İşi bırakma bildiriminde bulunmayan bir mükellefin işi bıraktığının tespit edilmesi veya yapılan araştırma ve yoklamalar sonucunda bilinen adreslerinde bulunamaması ve başka bir adreste faaliyetine devam ettiğine dair bilgi edinilememesi veya başkaca bir ticarî, ziraî ve meslekî faaliyeti olmadığı halde münhasıran sahte belge düzenlemek amacıyla mükellefiyet tesis ettirdiğinin vergi incelemesine yetkili olanlarca düzenlenen rapor ile tespit edilmesi ve mükellefiyet kaydının devamına gerek görülmediğinin raporda belirtilmesi halinde, mükellef (matrahlı veya matrahsız beyanname verenler dahil) işi bırakmış addolunur ve mükellefiyet kaydı vergi dairesince terkin edilir.
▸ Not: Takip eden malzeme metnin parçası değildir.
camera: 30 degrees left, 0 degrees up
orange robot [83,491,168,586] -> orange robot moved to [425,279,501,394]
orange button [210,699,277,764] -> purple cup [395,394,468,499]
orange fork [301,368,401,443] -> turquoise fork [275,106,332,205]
Bu durum, ilgili kamu kurum ve kuruluşu ile kamu kurumu niteliğindeki meslek üst kuruluşuna da bildirilir.
Mükellefiyet kaydının terkin edilmesi, mükellefin işi bırakmasından önceki döneme ilişkin yükümlülüklerini ortadan kaldırmayacağı gibi bu tarihten sonra faaliyette bulunduğunun tespiti halinde bu dönemlere ilişkin vergilendirmeye ve sahte belge düzenleme fiilini işleyenler hakkında kovuşturma yapılmasına ve ceza uygulanmasına da engel teşkil etmez.
Bu madde kapsamında mükellefiyet kayıtları terkin edilenlerin kimlik bilgileri ile bunların bastırmış veya tasdik ettirmiş oldukları belgeler ve kullanmış oldukları ödeme kaydedici cihazlara ilişkin bilgiler Maliye Bakanlığınca belirlenecek araçlarla duyurulur.
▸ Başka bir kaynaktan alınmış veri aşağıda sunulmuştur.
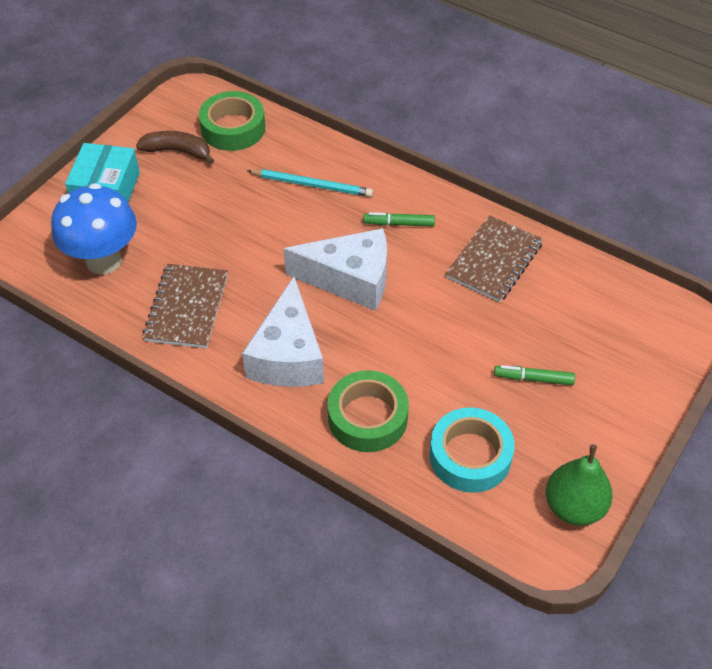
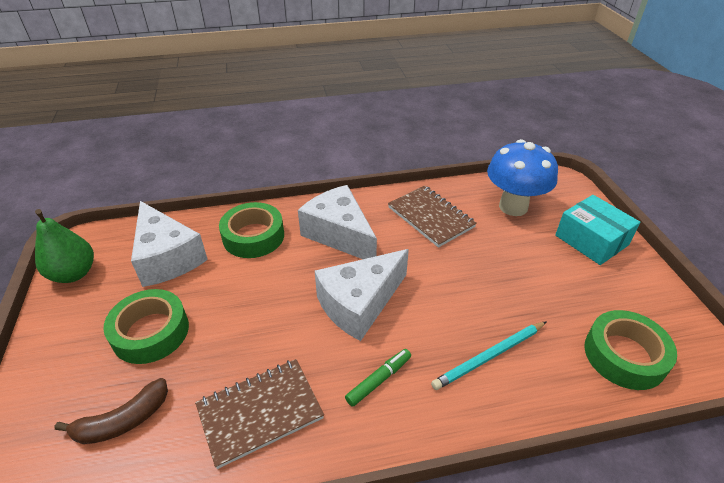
camera: 135 degrees right, 10 degrees down
brown banana [136,131,214,164] -> brown banana moved to [54,378,168,444]
turquoise tape [429,407,515,493] -> white cheese [131,201,208,287]
brown notebook [445,215,543,302] -> brown notebook turned 75 degrees clockwise [195,359,324,469]
green marker [494,365,575,385] -> green tape [103,289,189,364]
105- V.U.K?na göre, tasfiye ve iflas halinde mükellefiyete ilişkin hükümleri yazınız.

Tasfiye ve iflas hallerinde mükellefiyet, vergi ile ilgili muamelelerin tamamen sona ermesine kadar devam eder.
Bu hallerde tasfiye memurları veya iflas dairesi:
1. Tasfiye veya iflas kararlarını;
2. Tasfiyenin veya iflasın kapandığını;
Vergi dairesine ayrı ayrı bildirmeye mecburdur.
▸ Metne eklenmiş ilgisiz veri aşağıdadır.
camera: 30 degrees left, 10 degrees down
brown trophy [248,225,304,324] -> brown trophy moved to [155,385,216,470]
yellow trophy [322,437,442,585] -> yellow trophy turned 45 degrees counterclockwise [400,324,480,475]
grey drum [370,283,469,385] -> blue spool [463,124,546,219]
106- V.U.K?na göre, defter tutmada maksat hükmünü açıklayınız.
Mükellefler bu kanuna göre tutacakları defterleri vergi uygulaması bakımından aşağıdaki maksatları sağlayacak şekilde tutarlar:
a) Mükellefin vergi ile ilgili servet, sermaye ve hesap durumunu tespit etmek;
b) Vergi ile ilgili faaliyet ve hesap neticelerini tespit etmek;
c) Vergi ile ilgili muameleleri belli etmek;
d) Mükellefin vergi karşısındaki durumunu hesap üzerinden kontrol etmek ve incelemek;
e) Mükellefin hesap ve kayıtlarının yardımıyla üçüncü şahısların vergi karşısındaki durumunu (Emanet mahiyetindeki değerler dahil) kontrol etmek ve incelemek

107- V.U.K?na göre, defter tutacakları belirtiniz.
Aşağıdaki gerçek ve tüzel kişiler bu kanunun esaslarına göre defter tutmaya mecburdur:
a) Ticaret ve sanat erbabı;
b) Ticaret şirketleri;
c) İktisadi kamu müesseseleri;
d) Dernek ve vakıflara ait iktisadi işletmeler;
e) Serbest meslek erbabı;
f) Çiftçiler.
İktisadi kamu müesseseleriyle dernek ve vakıflara ait iktisadi işletmeler defter tutma bakımından tüccarların tabi oldukları hükümlere tabidirler.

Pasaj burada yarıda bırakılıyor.